Speaking at Davos, South Africa's President Jacob Zuma urged massive
investment in infrastructure to promote trade within Africa.
Guinea's President Alpha Conde said there should be pan-African
ministers for energy, infrastructure and trade.
He said he hoped the new ministries could be agreed by the African
Union.
Ethiopian Prime Minister Meles Zenawi agreed on the need for closer co-
operation on infrastructure projects and said the planning and
coordination body of the African Union, Nepad, was already working on
this.
But he urged caution, warning it would and should be a long process.
"It took 50 years for the Europeans to come up with a single currency
and it appears they went too fast for some of its members," Mr Zenawi
said.
The leaders were taking part in a session called Africa: From
Transition to Transformation, at the annual gathering of economic,
business and political leaders at the ski resort of Davos in
Switzerland.
Mr Zuma said infrastructure was at the heart of one of the key issues
for the continent, namely how Africa leads itself.
"Africans must trade amongst themselves," he said.
"Intra-Africa trade is negligible," Kenya's Prime Minister Raila
Odinga pointed out. "Europe trades more with itself that with the rest
of the world."
The chair of the session, the former UK prime minister Gordon Brown,
said the continent needed billions of dollars of investment in
infrastructure, but red tape and cross-border problems were getting in
the way.
Mr Zuma said those issues, or bottlenecks, were being addressed.

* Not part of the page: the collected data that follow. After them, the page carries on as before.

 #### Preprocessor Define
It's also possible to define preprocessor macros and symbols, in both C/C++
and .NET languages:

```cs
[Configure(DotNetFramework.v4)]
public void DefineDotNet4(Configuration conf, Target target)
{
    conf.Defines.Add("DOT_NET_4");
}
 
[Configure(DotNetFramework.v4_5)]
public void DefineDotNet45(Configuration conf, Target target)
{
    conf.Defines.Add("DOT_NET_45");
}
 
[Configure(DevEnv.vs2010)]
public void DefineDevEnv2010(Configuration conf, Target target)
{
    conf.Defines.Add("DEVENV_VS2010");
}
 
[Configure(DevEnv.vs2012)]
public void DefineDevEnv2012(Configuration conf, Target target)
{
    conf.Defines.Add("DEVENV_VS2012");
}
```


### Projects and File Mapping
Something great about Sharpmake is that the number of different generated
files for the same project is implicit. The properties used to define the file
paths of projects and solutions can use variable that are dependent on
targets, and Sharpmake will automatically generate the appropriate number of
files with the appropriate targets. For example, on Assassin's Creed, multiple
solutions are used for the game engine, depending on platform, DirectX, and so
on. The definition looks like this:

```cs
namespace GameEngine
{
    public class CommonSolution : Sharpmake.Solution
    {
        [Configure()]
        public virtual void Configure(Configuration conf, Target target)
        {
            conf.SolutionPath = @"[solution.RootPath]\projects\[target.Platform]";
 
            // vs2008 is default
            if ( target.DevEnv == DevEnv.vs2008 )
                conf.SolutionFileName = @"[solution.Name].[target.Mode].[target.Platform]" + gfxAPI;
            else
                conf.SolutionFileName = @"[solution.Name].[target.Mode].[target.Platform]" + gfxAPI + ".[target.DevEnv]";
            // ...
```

"How we open up borders for the free flow of people, or workers, as
well as goods - that is being discussed as well as infrastructure," he
said.
'New Africa'
Speaking at his first visit to the World Economic Forum, Guinea's Mr
Conde, who described himself as the country's first democratic
president after ten years of dictatorship, said: "If we want to move
ahead we have to help ourselves. If we do that we can agree on
producing our own energy, breaking down barriers to trade.

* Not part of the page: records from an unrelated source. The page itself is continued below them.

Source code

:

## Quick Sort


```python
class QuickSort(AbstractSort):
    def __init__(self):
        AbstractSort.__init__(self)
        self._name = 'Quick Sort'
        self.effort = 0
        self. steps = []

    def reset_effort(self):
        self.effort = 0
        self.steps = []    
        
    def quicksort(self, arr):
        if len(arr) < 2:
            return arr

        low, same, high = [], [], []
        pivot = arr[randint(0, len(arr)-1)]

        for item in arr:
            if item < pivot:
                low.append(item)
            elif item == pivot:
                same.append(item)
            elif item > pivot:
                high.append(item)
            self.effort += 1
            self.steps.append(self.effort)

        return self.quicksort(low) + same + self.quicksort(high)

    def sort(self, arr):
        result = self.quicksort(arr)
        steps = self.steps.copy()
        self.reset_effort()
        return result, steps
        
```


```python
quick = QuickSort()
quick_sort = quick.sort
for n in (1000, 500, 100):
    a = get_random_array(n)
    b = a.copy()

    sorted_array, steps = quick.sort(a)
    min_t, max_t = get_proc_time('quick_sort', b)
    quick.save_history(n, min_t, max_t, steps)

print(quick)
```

"The African leaders have to change our attitudes... not have money in
banks abroad... to develop our own resources for our own people."

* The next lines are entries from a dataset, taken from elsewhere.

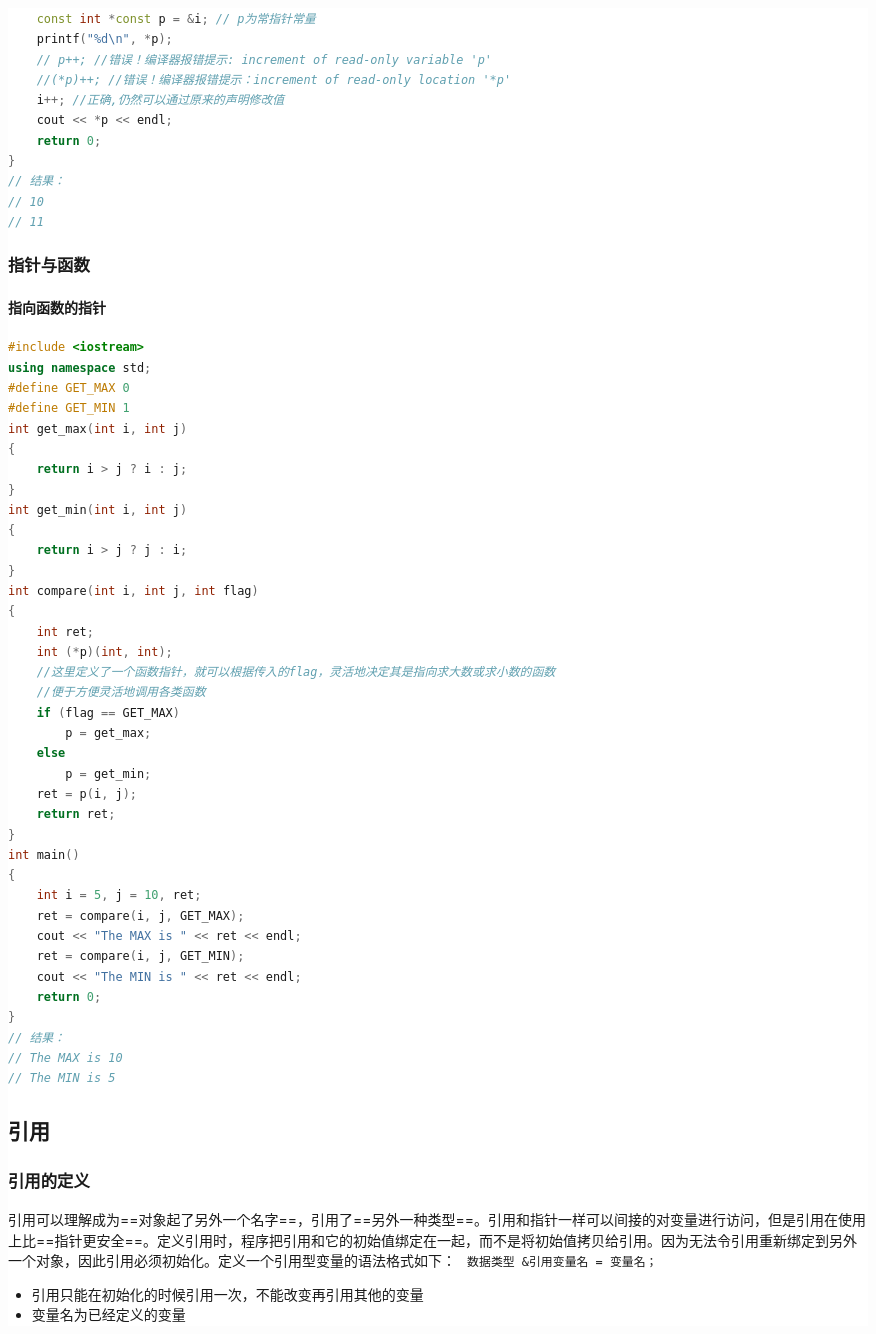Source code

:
 ```c++
    const int *const p = &i; // p为常指针常量
    printf("%d\n", *p);
    // p++; //错误！编译器报错提示: increment of read-only variable 'p'
    //(*p)++; //错误！编译器报错提示：increment of read-only location '*p'
    i++; //正确,仍然可以通过原来的声明修改值
    cout << *p << endl;
    return 0;
}
// 结果：
// 10
// 11
```

### 指针与函数
#### 指向函数的指针
```c++
#include <iostream>
using namespace std;
#define GET_MAX 0
#define GET_MIN 1
int get_max(int i, int j)
{
    return i > j ? i : j;
}
int get_min(int i, int j)
{
    return i > j ? j : i;
}
int compare(int i, int j, int flag)
{
    int ret;
    int (*p)(int, int);
    //这里定义了一个函数指针，就可以根据传入的flag，灵活地决定其是指向求大数或求小数的函数
    //便于方便灵活地调用各类函数
    if (flag == GET_MAX)
        p = get_max;
    else
        p = get_min;
    ret = p(i, j);
    return ret;
}
int main()
{
    int i = 5, j = 10, ret;
    ret = compare(i, j, GET_MAX);
    cout << "The MAX is " << ret << endl;
    ret = compare(i, j, GET_MIN);
    cout << "The MIN is " << ret << endl;
    return 0;
}
// 结果：
// The MAX is 10
// The MIN is 5
```
## 引用
### 引用的定义
引用可以理解成为==对象起了另外一个名字==，引用了==另外一种类型==。引用和指针一样可以间接的对变量进行访问，但是引用在使用上比==指针更安全==。定义引用时，程序把引用和它的初始值绑定在一起，而不是将初始值拷贝给引用。因为无法令引用重新绑定到另外一个对象，因此引用必须初始化。定义一个引用型变量的语法格式如下：
` 数据类型 &引用变量名 = 变量名；`
- 引用只能在初始化的时候引用一次，不能改变再引用其他的变量
- 变量名为已经定义的变量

"We have alot of faults, we are a bit selfish, fight for power rather
than our people.
"I am here to show there is a new Africa... that we can be the
continent of the 21st century."
For some of the leaders, the Indian economy, which developed rapidly
thanks to developing its manufacturing sector, was a model African
countries could follow.
"We are where India was in the early Nineties, we have the same size
of population," said Ethiopia's Mr Zenawi. "That is our ambition,
based on the growth of the past few years. It is not an idle ambition."
He said although the Millennium Development Goals - on relieving
poverty and disease in the world's poorest nations - concentrated on
advances in primary education, that would not be enough to create the
skills necessary to transform economies.
"Africa is a natural destination for manufacturing," he said, adding
that he hoped companies who relocated to Asia for cheap, efficient
labour, would relocate to Africa, given the necessary investment in
education and infrastructure.
However tackling the problem of corruption was still a "major issue",
said Tanzanian President Jakaya Kikwete.
"The first thing to fight against corruption is transparency," he
said, adding that his country was now publishing all mining contracts
as part of a new mining code.
"The best guarantee for an investor is transparency."